As an aside, nothing about Grub would stop you installing a different operating system. I hope you can continue to use Ubuntu and wish you well with it, but you aren't stuck with it.

nothingspecial
January 8th, 2011, 03:54 PM
I think the problem is that, for years, compiling the madwifi drivers was the solution.

So your wireless doesn`t work and you consult uncle google.

He tells you to compile the madwifi drivers, when all you have to do is enable them in Additional Drivers.

Maybe Ubuntu should offer an option, by way of a pop up window thingy, rather than expect new users to find it.

Cleanville
January 8th, 2011, 04:01 PM
Hi and welcome to the forums, nice to see you sorted within 30 minutes with the help of nothingspecial.

As an aside, nothing about Grub would stop you installing a different operating system. I hope you can continue to use Ubuntu and wish you well with it, but you aren't stuck with it.


No, technically the problem is that when doing an UBUNTU single OS install it wipes out the windows loader, which renders the ACER windows erecovery disks useless (and, yes, it was a lot of hours of work to figure that out). yes, you can get the windows loader online, but, no it won't work with the recovery disk type reinstall.

I didn't want to do a single UBUNTU OS install, but you can't connect a Broadcom type machine wirelessly thru the WUBI installation and I thought an iso install would help (because build-essential would be on the CDROM). Sadly the iso install would not work for dual boot as far as the partitioning, so I did an UBUNTU single OS install. Then I couldn't "Add CDROM" anyway, so I couldn't get build-essential because the machine was not connected. Obviously, I did eventually move the machine to a wired connection (another hour of work), but the point is that if someone tries to install UBUNTU on a Broadcom wireless card type machine, without having a wired connection, it is basically impossible. This kind of thing is very frustrating to new users, even ones with a fair amount of computer experience. However, I understand that it is Broadcom's fault. I deal with Microsoft in my job in the real world and I know how these companies can be.

nothingspecial
January 8th, 2011, 04:06 PM
The build-essential package is a meta-package that installs various packages required for building code from source.

You didn`t actually need them.

Again, and I feel sorry that you have been put in this situation, the problem is that google led you to an outdated solution. Ubuntu should address this imo.

Cleanville
January 8th, 2011, 04:06 PM
I think the problem is that, for years, compiling the madwifi drivers was the solution.
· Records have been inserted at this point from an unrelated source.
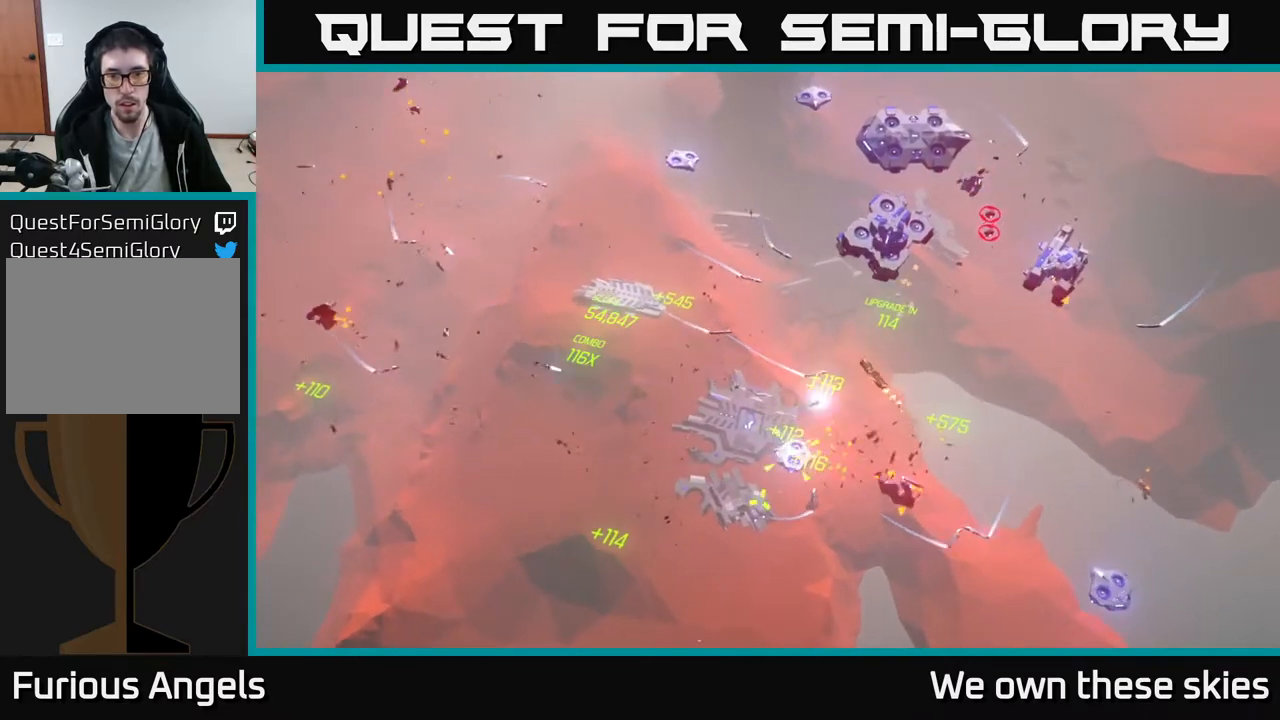
{"buttons": [], "left_stick": "up", "events": []}
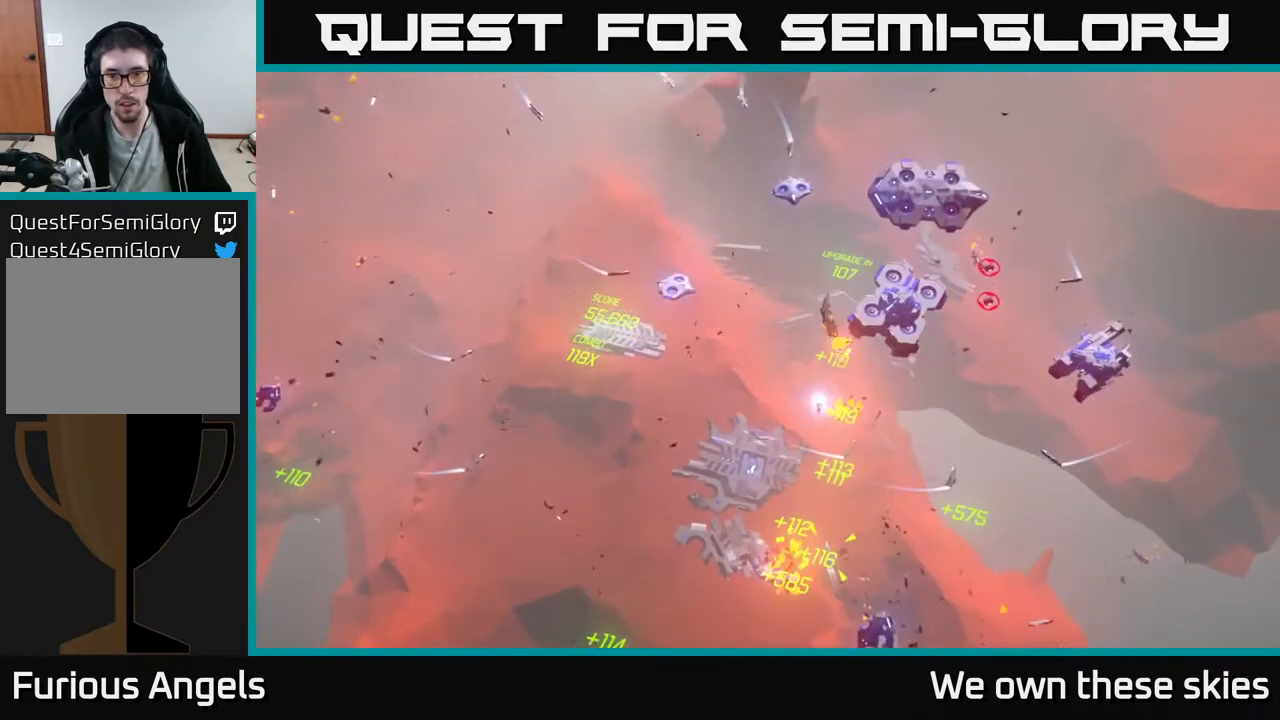
{"buttons": [], "left_stick": "up-right", "events": [[50, "left_stick", "up-right"], [150, "left_stick", "right"], [483, "left_stick", "up-right"]]}
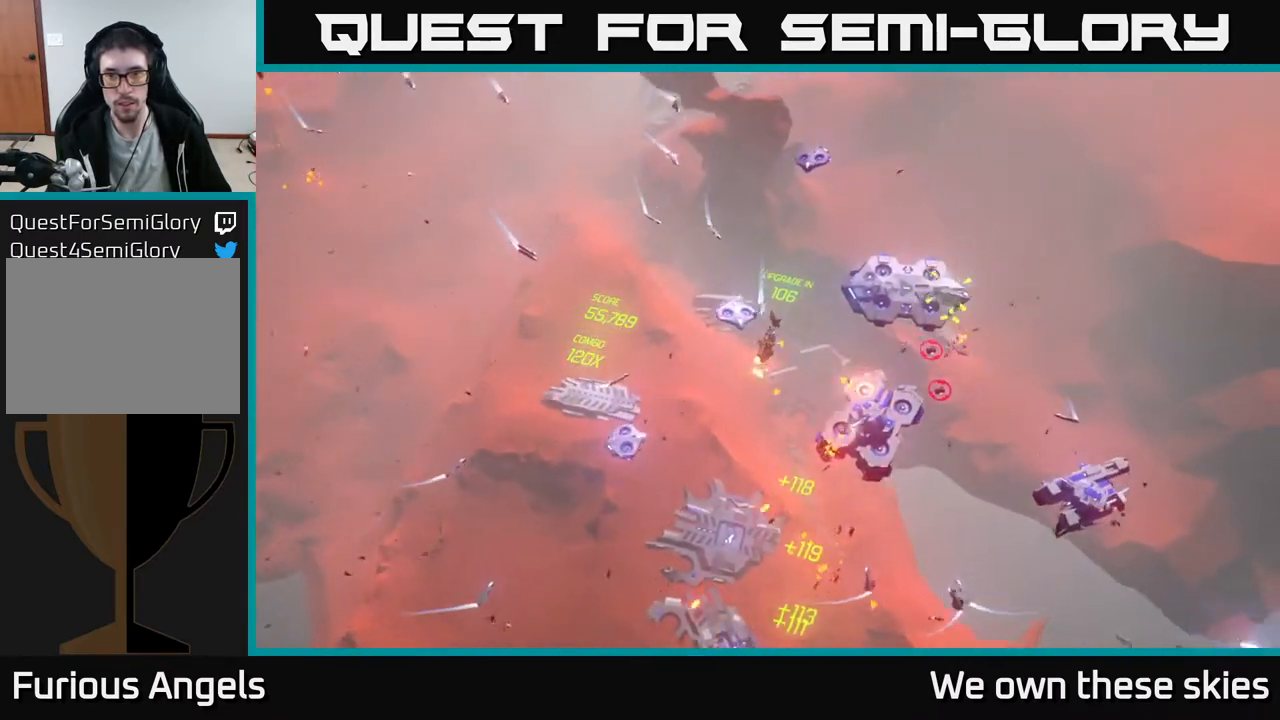
{"buttons": [], "left_stick": "up-right", "events": []}
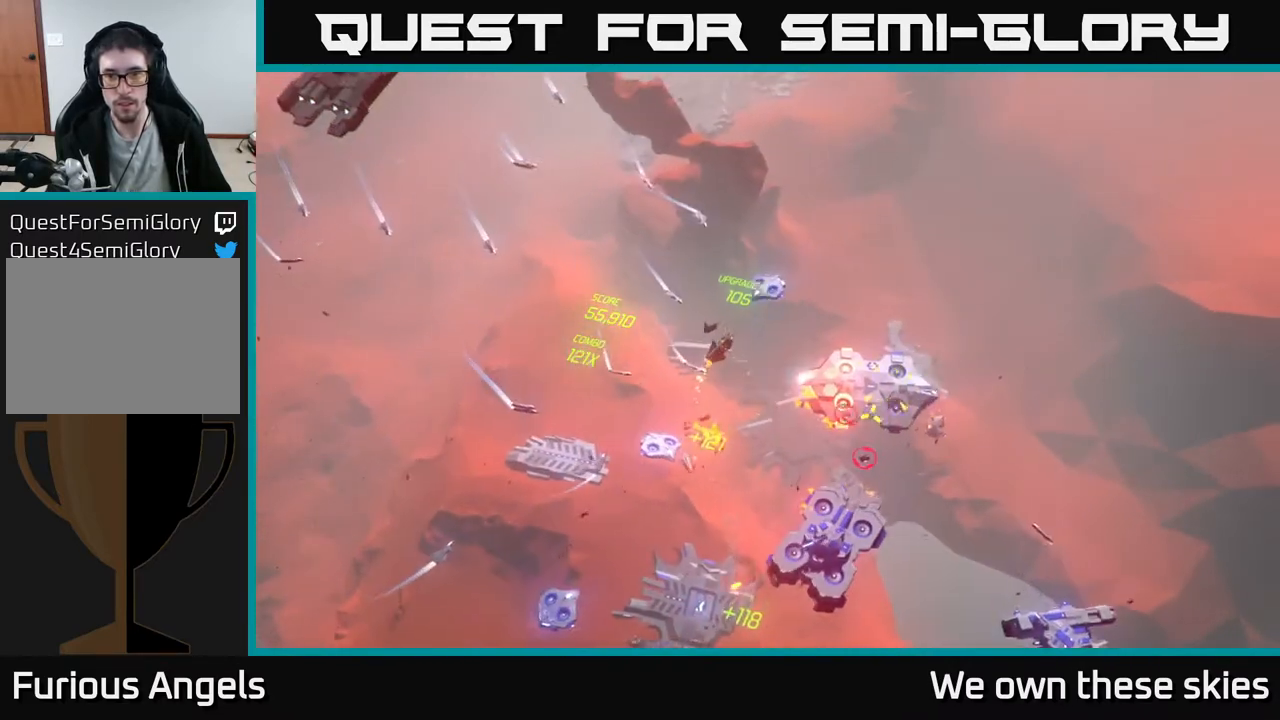
{"buttons": [], "left_stick": "right", "events": [[50, "left_stick", "right"]]}
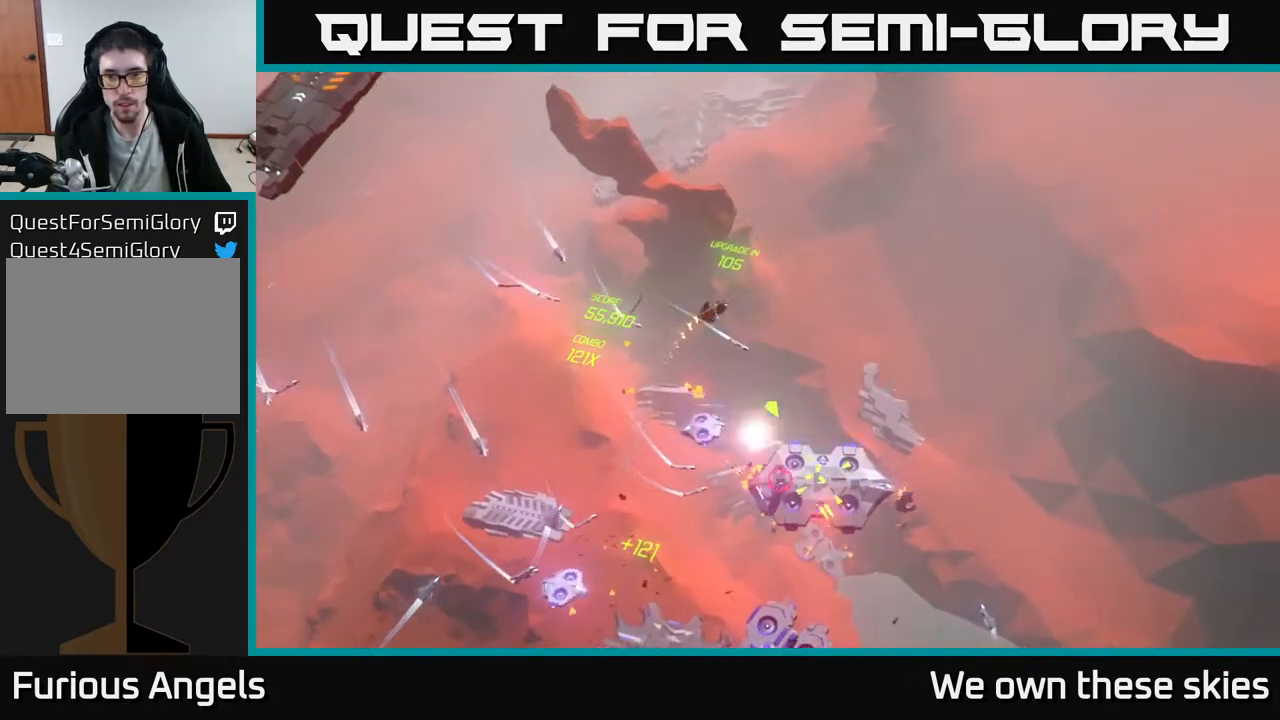
{"buttons": [], "left_stick": "down-right", "events": [[250, "left_stick", "down-right"]]}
So your wireless doesn`t work and you consult uncle google.

He tells you to compile the madwifi drivers, when all you have to do is enable them in Additional Drivers.

Maybe Ubuntu should offer an option, by way of a pop up window thingy, rather than expect new users to find it.

The real problem is that in order to connect wirelessly with a Broadcom type wireless setup you have to be connected through a wire to get the things you need to get to connect wirelessly.

That is the answer I needed. Not criticizing, but that is what I needed to know three days ago.

btw, I can't figure out how to mark this thd as "solved"

nothingspecial
January 8th, 2011, 04:09 PM
The real problem is that in order to connect wirelessly with a Broadcom type wireless setup you have to be connected through a wire to get the things you need to get to connect wirelessly.


Yep, that`s it in a nutshell.

Click the thread tools thingy at the top of the page.

lokihound
September 6th, 2012, 12:28 AM
How do I install madwifi if I can't connect hard wired. I have no way to do this - no Ethernet card! I have another computer - so why can't I just download something and put it on a USB or floppy?

lokihound
September 6th, 2012, 01:42 AM
Well I was being stupid - and the interface was not exactly compliant. I was going into Network Connections dialog box (where you can put in settings and such for all your networks), but instead should have clicked on the icon that looks like two arrows= one up and one down to access the wireless networks - and mine was there. No need to get the madwifi thing - and am I glad as it seems way too complicated for me at this particular time! Oh - and I'm using XUbuntu - so the interface is a bit different.